- Side view of the New Era Model A

General information
- Type: Civil aircraft
- National origin: American
- Manufacturer: New Era Aircraft Corp.
- Number built: 1
- Registration: X10778

History
- First flight: 1931
- Last flight: 1932
- Fate: Destroyed

= New Era Model A =

1930s American civil aircraft

The New Era Model A was a two-seater pusher monoplane, dating from the early 1930s.

==Design and development==
The New Era Aircraft Corporation was founded in 1929 by brothers Don and Forest Fogle of Butler, Pennsylvania. They built two aircraft, the first of which was the Model A.

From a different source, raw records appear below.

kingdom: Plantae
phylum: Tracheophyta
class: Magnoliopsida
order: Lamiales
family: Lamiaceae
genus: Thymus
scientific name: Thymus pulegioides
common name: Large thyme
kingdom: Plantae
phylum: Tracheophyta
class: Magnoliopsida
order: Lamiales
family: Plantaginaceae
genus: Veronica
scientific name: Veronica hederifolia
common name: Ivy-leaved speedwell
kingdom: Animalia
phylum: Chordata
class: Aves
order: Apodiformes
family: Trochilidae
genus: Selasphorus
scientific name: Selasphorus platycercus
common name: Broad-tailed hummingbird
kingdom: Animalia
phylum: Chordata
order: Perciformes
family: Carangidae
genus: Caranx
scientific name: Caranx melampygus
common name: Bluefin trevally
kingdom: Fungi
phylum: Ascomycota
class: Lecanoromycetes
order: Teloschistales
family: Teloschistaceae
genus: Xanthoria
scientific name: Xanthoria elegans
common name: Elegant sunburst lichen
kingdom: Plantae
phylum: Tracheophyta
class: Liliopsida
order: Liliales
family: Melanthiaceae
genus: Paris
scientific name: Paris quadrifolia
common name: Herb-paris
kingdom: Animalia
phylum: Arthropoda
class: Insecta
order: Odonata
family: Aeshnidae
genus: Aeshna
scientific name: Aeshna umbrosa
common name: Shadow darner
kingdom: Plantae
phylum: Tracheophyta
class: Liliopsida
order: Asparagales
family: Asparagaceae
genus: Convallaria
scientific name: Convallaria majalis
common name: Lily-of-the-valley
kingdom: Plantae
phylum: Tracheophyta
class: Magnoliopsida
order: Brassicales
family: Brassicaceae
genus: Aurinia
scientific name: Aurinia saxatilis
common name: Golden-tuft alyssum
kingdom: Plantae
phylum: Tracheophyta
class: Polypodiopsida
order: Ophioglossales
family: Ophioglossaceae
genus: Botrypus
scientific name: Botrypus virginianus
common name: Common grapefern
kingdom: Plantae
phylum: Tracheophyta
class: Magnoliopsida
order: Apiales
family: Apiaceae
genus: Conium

The aircraft featured a small fully enclosed pod fuselage and had a twin boom layout. The monoplane wing had a tapered planform with rounded wingtips. The wing's trailing edge had a recessed cutout at the rear of the fuselage, in order to accommodate the pusher propeller. Struts from the fixed undercarriage braced the monoplane wing and also the tail-booms. There was a cruciform tail. The aircraft was given the registration X10778, and then NC10778.

==Operational history==
The Model A first flew in 1931. On April 22, 1932, when the aircraft was taxying over rough terrain, the tailbooms broke. The aircraft was not rebuilt.